You know by now that the real dangers of federal legislation are hidden in a root-cluster of treaties, acts, bills, agreements, resolutions, and other governmental legerdemain that disguises the facts. Like with a metastasizing cancer, you have to run down all the tentacles that get back-doored and de-facto empowered rather than focusing just on the prima facia. Or, as Dr. Daniel Geer, Sc.D. says, Complexity is the enemy of security.





S510 puts all U.S. food production under the control of the Department of Homeland Security. And the Department of Defense. We lose not only private-citizen control of our food supply, but sovereignty as well. The bill sets in motion standardization of the food animal supply chain, focusing on eliminating biodiversity in food animal genetic stocks. It further mandates that the federal government control and empower hormonal, genetic, and antibiotic additions to our food supply while postponing most definitions of what will constitute "food crimes" under the bill's sweeping and generalized powers.





Remember Nancy Pelosi's infamous "we'll know after we pass it"?





You may be disposed to embrace a genetically modified, enhanced, and altered food chain, but for those of us who eat our foods unadulterated, raised naturally, and without benefit of the federal government mandating what we can and can't eat, S510 is one more giant step toward consolidating total power over the lives of free citizens. It is standardization on a scale never seen. Remember Ireland and its potato famine. That's what standardization accomplishes. One bug killed an entire economy.





This bill constitutes some of the worst of the worst of corporatist policies favored by the political class controlling our federal government. Conservatives must rebel at any sign of government intrusion into our private affairs, and criminalizing private food production is as wrong as it gets. S510 does just that, if reading between the lines of its muddy language suggests where the lame duck Pelosi-Reid Congress is headed. If implemented, S510 can define as a crime to clean, store, and own seeds or seed stocks unless granted that right by the federal government. Think you'll be granted that "right" when arguing against Monsanto's lawyers?





There's plenty of inflammatory news, blog entries, and postings on the internet regarding S510, and you'll find most of it from sources you'll consider Birkenstock-wearing greenies. So what? Read the bill. Follow the trail of what this bill embraces through the WTO, ending the 1994 Uruguay Agreements. Follow the failed Clinton money through Burson Marsteller (the giant public relations firm) and on through the empowerment of vague definitions within. And if you can read far enough on the faint trails of treaties, past legislations and acts, you'll realize that the federal government, under successive attempts by the corporatist Left, is grabbing not just your health care, but your food supply.
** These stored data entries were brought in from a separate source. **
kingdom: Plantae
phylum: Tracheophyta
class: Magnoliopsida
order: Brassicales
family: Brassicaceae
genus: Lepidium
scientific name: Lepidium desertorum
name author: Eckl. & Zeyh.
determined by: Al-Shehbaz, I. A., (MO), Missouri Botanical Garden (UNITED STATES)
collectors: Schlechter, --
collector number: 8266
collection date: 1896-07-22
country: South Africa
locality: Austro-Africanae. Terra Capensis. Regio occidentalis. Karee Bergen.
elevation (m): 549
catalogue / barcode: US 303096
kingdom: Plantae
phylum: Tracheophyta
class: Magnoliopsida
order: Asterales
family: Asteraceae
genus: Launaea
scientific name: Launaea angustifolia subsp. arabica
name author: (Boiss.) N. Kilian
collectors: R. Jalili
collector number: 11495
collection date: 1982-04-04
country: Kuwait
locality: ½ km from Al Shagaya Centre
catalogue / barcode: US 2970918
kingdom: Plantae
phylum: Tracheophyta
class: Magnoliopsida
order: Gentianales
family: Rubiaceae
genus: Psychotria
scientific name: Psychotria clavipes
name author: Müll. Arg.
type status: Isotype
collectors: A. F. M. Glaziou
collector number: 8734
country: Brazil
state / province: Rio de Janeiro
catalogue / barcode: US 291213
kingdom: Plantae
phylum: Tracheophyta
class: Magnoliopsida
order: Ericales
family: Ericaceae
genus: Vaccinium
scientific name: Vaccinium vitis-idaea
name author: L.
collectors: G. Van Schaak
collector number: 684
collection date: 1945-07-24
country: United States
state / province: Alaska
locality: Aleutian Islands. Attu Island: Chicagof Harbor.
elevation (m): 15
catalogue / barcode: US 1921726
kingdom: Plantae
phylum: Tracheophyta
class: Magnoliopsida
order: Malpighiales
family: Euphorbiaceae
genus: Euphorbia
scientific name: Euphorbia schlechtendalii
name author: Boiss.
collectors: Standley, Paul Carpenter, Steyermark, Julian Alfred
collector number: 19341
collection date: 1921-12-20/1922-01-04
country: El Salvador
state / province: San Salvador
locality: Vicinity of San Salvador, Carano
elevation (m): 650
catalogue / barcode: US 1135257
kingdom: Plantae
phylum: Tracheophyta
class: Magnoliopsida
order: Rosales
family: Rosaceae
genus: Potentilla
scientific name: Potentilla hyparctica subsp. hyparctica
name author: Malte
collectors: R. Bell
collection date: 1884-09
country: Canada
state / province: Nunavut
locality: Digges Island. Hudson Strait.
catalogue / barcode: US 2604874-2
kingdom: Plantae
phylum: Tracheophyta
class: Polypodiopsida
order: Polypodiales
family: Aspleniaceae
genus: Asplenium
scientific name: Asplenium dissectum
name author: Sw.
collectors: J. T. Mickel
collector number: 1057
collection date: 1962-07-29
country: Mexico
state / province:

Its House companion Bill, HR 2749, empowers federal bureaucracies to totally prohibit the movement of any and all foods into or out of a given area (Section 133b, "Authority to Prohibit or Restrict the Movement of Food," sponsored by Congressman Dingell). Sure, sure, the idea may be to prevent the spread of dangerous foods, but once the camel's nose is under the tent, you know what can happen.





In other words, what are Republicans doing, signing on to legislation so grievous to the rights of the citizens they are sworn to protect?



*Correction:



Erik Olsen of the Pew Health Group informs us that Pew strongly supports S.510. The linked blog post is a video of comments by Sandra Eskin, director of Pew's Food Safety Campaign, who speaks in support of the measure. The characterization of Pew's stance on S.510 is incorrect and American Thinker regrets the error.